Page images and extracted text
====
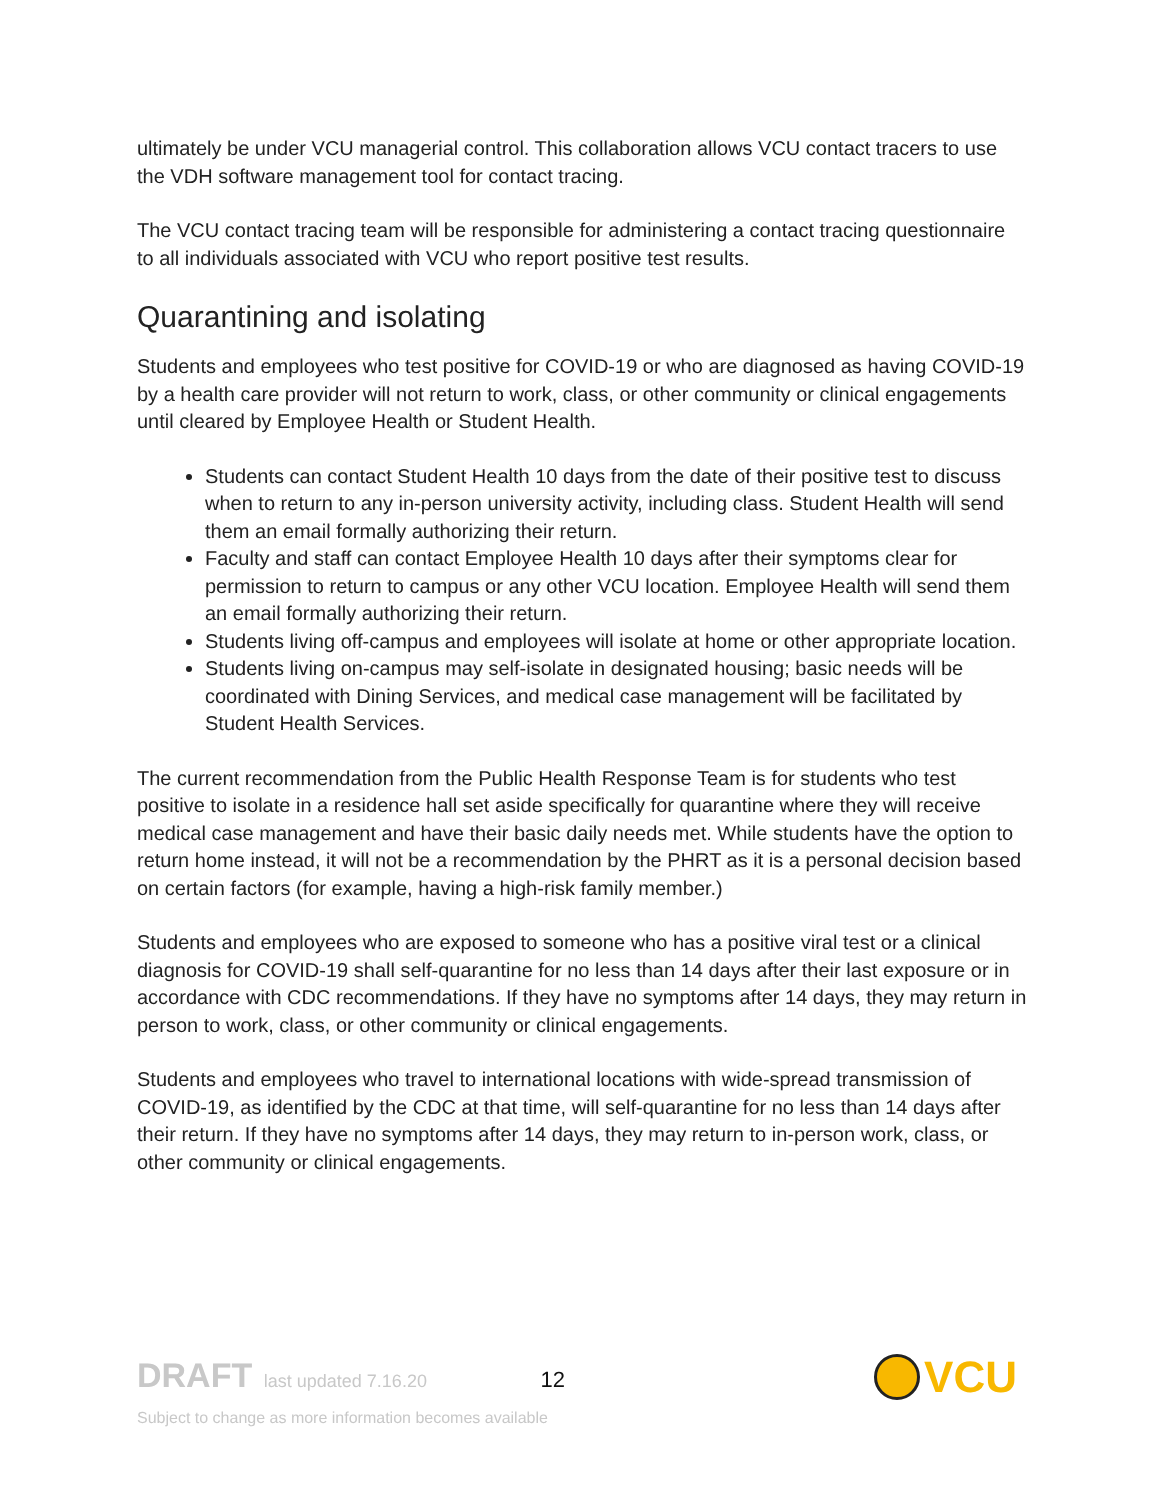ultimately be under VCU managerial control. This collaboration allows VCU contact tracers to use the VDH software management tool for contact tracing.
The VCU contact tracing team will be responsible for administering a contact tracing questionnaire to all individuals associated with VCU who report positive test results.
Quarantining and isolating
Students and employees who test positive for COVID-19 or who are diagnosed as having COVID-19 by a health care provider will not return to work, class, or other community or clinical engagements until cleared by Employee Health or Student Health.
Students can contact Student Health 10 days from the date of their positive test to discuss when to return to any in-person university activity, including class. Student Health will send them an email formally authorizing their return.
Faculty and staff can contact Employee Health 10 days after their symptoms clear for permission to return to campus or any other VCU location. Employee Health will send them an email formally authorizing their return.
Students living off-campus and employees will isolate at home or other appropriate location.
Students living on-campus may self-isolate in designated housing; basic needs will be coordinated with Dining Services, and medical case management will be facilitated by Student Health Services.
The current recommendation from the Public Health Response Team is for students who test positive to isolate in a residence hall set aside specifically for quarantine where they will receive medical case management and have their basic daily needs met. While students have the option to return home instead, it will not be a recommendation by the PHRT as it is a personal decision based on certain factors (for example, having a high-risk family member.)
Students and employees who are exposed to someone who has a positive viral test or a clinical diagnosis for COVID-19 shall self-quarantine for no less than 14 days after their last exposure or in accordance with CDC recommendations. If they have no symptoms after 14 days, they may return in person to work, class, or other community or clinical engagements.
Students and employees who travel to international locations with wide-spread transmission of COVID-19, as identified by the CDC at that time, will self-quarantine for no less than 14 days after their return. If they have no symptoms after 14 days, they may return to in-person work, class, or other community or clinical engagements.
DRAFT last updated 7.16.20 12
Subject to change as more information becomes available
VCU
====
**WHAT THE TASK REQUIRES**
Restate each entry word for word; omit the pictures.

**RESULT FOR THIS EXERCISE**
ultimately be under VCU managerial control. This collaboration allows VCU contact tracers to use the VDH software management tool for contact tracing.
The VCU contact tracing team will be responsible for administering a contact tracing questionnaire to all individuals associated with VCU who report positive test results.
Quarantining and isolating
Students and employees who test positive for COVID-19 or who are diagnosed as having COVID-19 by a health care provider will not return to work, class, or other community or clinical engagements until cleared by Employee Health or Student Health.
Students can contact Student Health 10 days from the date of their positive test to discuss when to return to any in-person university activity, including class. Student Health will send them an email formally authorizing their return.
Faculty and staff can contact Employee Health 10 days after their symptoms clear for permission to return to campus or any other VCU location. Employee Health will send them an email formally authorizing their return.
Students living off-campus and employees will isolate at home or other appropriate location.
Students living on-campus may self-isolate in designated housing; basic needs will be coordinated with Dining Services, and medical case management will be facilitated by Student Health Services.
The current recommendation from the Public Health Response Team is for students who test positive to isolate in a residence hall set aside specifically for quarantine where they will receive medical case management and have their basic daily needs met. While students have the option to return home instead, it will not be a recommendation by the PHRT as it is a personal decision based on certain factors (for example, having a high-risk family member.)
Students and employees who are exposed to someone who has a positive viral test or a clinical diagnosis for COVID-19 shall self-quarantine for no less than 14 days after their last exposure or in accordance with CDC recommendations. If they have no symptoms after 14 days, they may return in person to work, class, or other community or clinical engagements.
Students and employees who travel to international locations with wide-spread transmission of COVID-19, as identified by the CDC at that time, will self-quarantine for no less than 14 days after their return. If they have no symptoms after 14 days, they may return to in-person work, class, or other community or clinical engagements.
DRAFT last updated 7.16.20 12
Subject to change as more information becomes available
VCU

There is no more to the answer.